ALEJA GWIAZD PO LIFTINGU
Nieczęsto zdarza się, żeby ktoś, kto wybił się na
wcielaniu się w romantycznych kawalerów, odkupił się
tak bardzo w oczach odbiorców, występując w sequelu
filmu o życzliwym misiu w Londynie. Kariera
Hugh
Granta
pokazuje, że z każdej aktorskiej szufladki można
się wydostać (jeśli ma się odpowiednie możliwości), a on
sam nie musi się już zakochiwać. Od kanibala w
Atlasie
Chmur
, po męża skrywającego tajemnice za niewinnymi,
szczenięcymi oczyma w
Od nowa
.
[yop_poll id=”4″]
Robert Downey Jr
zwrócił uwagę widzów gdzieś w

_ _ _ _ _ _ _

● **Directions**:
Copy the records out again word for word.

● **Exercise result**:
ALEJA GWIAZD PO LIFTINGU
Nieczęsto zdarza się, żeby ktoś, kto wybił się na
wcielaniu się w romantycznych kawalerów, odkupił się
tak bardzo w oczach odbiorców, występując w sequelu
filmu o życzliwym misiu w Londynie. Kariera
Hugh
Granta
pokazuje, że z każdej aktorskiej szufladki można
się wydostać (jeśli ma się odpowiednie możliwości), a on
sam nie musi się już zakochiwać. Od kanibala w
Atlasie
Chmur
, po męża skrywającego tajemnice za niewinnymi,
szczenięcymi oczyma w
Od nowa
.
[yop_poll id=”4″]
Robert Downey Jr
zwrócił uwagę widzów gdzieś w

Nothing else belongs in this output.